▶ EXTRACTED RECORDS:
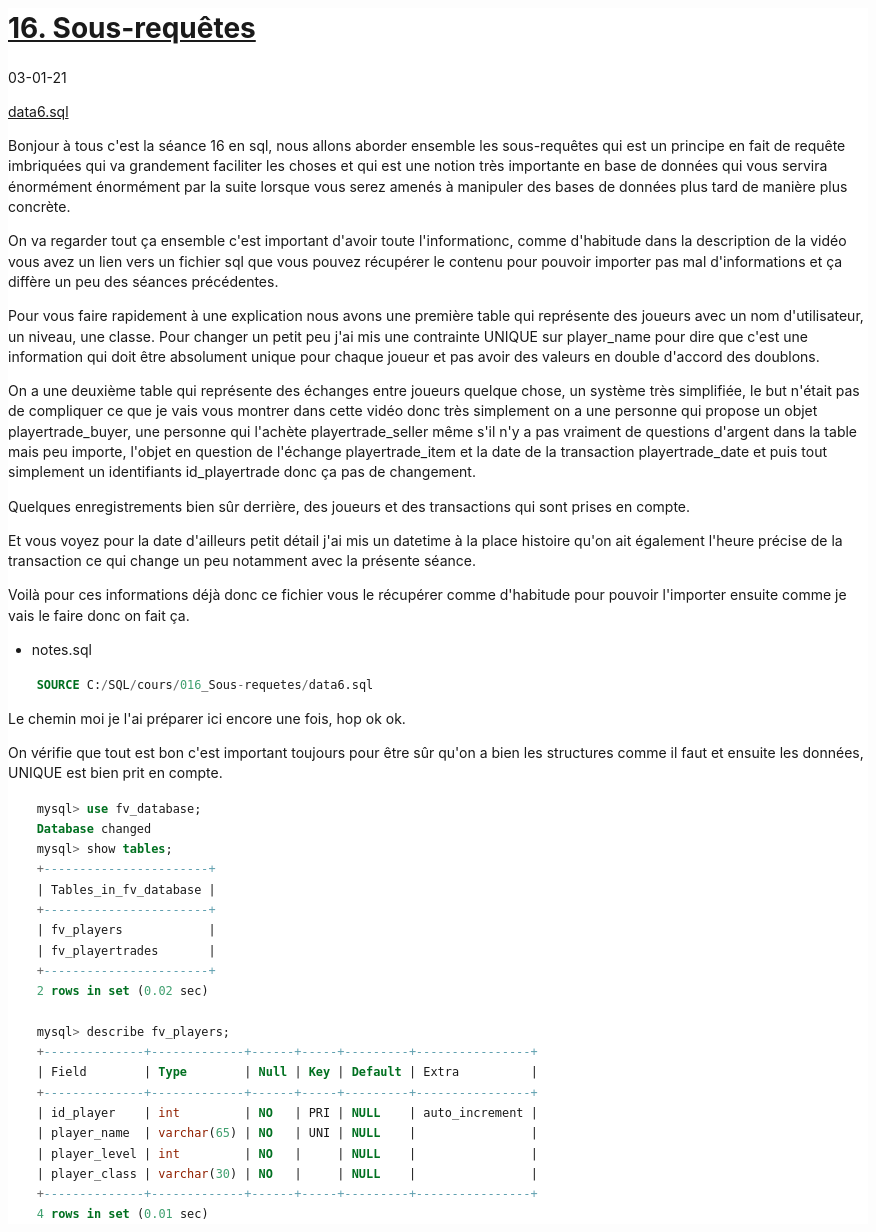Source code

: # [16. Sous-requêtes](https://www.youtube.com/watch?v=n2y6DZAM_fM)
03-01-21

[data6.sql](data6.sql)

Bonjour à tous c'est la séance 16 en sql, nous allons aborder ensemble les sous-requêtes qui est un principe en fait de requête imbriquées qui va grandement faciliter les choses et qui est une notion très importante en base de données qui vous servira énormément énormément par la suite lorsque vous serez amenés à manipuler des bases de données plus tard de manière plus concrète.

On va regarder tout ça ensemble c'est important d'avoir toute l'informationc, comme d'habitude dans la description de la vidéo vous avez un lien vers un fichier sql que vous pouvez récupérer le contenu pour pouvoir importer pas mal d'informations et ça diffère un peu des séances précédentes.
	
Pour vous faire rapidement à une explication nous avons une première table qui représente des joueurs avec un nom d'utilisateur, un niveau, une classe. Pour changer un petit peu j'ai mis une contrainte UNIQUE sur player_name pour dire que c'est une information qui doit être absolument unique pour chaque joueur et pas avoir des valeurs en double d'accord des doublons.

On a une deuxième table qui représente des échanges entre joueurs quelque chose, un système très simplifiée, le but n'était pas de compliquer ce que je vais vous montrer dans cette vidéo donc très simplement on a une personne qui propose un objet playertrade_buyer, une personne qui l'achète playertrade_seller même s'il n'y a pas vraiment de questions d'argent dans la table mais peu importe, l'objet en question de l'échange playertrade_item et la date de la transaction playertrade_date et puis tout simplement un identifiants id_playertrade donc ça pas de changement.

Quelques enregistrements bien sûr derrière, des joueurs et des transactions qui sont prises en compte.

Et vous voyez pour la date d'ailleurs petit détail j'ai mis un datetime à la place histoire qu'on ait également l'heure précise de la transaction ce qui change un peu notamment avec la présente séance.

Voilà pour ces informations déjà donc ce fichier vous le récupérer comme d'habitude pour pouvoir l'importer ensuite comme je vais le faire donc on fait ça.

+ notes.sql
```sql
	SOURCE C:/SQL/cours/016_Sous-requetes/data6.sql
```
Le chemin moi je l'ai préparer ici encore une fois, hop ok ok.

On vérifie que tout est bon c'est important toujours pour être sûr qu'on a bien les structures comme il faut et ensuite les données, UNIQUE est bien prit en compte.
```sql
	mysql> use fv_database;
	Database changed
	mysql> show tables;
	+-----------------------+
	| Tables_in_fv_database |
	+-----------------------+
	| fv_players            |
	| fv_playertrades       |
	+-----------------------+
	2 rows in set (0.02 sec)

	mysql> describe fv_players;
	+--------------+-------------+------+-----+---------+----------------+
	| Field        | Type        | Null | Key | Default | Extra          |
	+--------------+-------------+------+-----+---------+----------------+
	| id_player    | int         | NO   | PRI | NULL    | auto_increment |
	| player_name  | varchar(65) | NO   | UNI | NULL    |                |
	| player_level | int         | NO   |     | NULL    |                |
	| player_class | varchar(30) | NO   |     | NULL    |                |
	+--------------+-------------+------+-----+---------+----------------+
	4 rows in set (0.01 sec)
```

▶ TASK TO CARRY OUT: Down to the last line, reproduce the material above exactly; skip its images.

▶ PROBLEM SOLUTION:
Source code

: # [16. Sous-requêtes](https://www.youtube.com/watch?v=n2y6DZAM_fM)
03-01-21

[data6.sql](data6.sql)

Bonjour à tous c'est la séance 16 en sql, nous allons aborder ensemble les sous-requêtes qui est un principe en fait de requête imbriquées qui va grandement faciliter les choses et qui est une notion très importante en base de données qui vous servira énormément énormément par la suite lorsque vous serez amenés à manipuler des bases de données plus tard de manière plus concrète.

On va regarder tout ça ensemble c'est important d'avoir toute l'informationc, comme d'habitude dans la description de la vidéo vous avez un lien vers un fichier sql que vous pouvez récupérer le contenu pour pouvoir importer pas mal d'informations et ça diffère un peu des séances précédentes.
	
Pour vous faire rapidement à une explication nous avons une première table qui représente des joueurs avec un nom d'utilisateur, un niveau, une classe. Pour changer un petit peu j'ai mis une contrainte UNIQUE sur player_name pour dire que c'est une information qui doit être absolument unique pour chaque joueur et pas avoir des valeurs en double d'accord des doublons.

On a une deuxième table qui représente des échanges entre joueurs quelque chose, un système très simplifiée, le but n'était pas de compliquer ce que je vais vous montrer dans cette vidéo donc très simplement on a une personne qui propose un objet playertrade_buyer, une personne qui l'achète playertrade_seller même s'il n'y a pas vraiment de questions d'argent dans la table mais peu importe, l'objet en question de l'échange playertrade_item et la date de la transaction playertrade_date et puis tout simplement un identifiants id_playertrade donc ça pas de changement.

Quelques enregistrements bien sûr derrière, des joueurs et des transactions qui sont prises en compte.

Et vous voyez pour la date d'ailleurs petit détail j'ai mis un datetime à la place histoire qu'on ait également l'heure précise de la transaction ce qui change un peu notamment avec la présente séance.

Voilà pour ces informations déjà donc ce fichier vous le récupérer comme d'habitude pour pouvoir l'importer ensuite comme je vais le faire donc on fait ça.

+ notes.sql
```sql
	SOURCE C:/SQL/cours/016_Sous-requetes/data6.sql
```
Le chemin moi je l'ai préparer ici encore une fois, hop ok ok.

On vérifie que tout est bon c'est important toujours pour être sûr qu'on a bien les structures comme il faut et ensuite les données, UNIQUE est bien prit en compte.
```sql
	mysql> use fv_database;
	Database changed
	mysql> show tables;
	+-----------------------+
	| Tables_in_fv_database |
	+-----------------------+
	| fv_players            |
	| fv_playertrades       |
	+-----------------------+
	2 rows in set (0.02 sec)

	mysql> describe fv_players;
	+--------------+-------------+------+-----+---------+----------------+
	| Field        | Type        | Null | Key | Default | Extra          |
	+--------------+-------------+------+-----+---------+----------------+
	| id_player    | int         | NO   | PRI | NULL    | auto_increment |
	| player_name  | varchar(65) | NO   | UNI | NULL    |                |
	| player_level | int         | NO   |     | NULL    |                |
	| player_class | varchar(30) | NO   |     | NULL    |                |
	+--------------+-------------+------+-----+---------+----------------+
	4 rows in set (0.01 sec)
```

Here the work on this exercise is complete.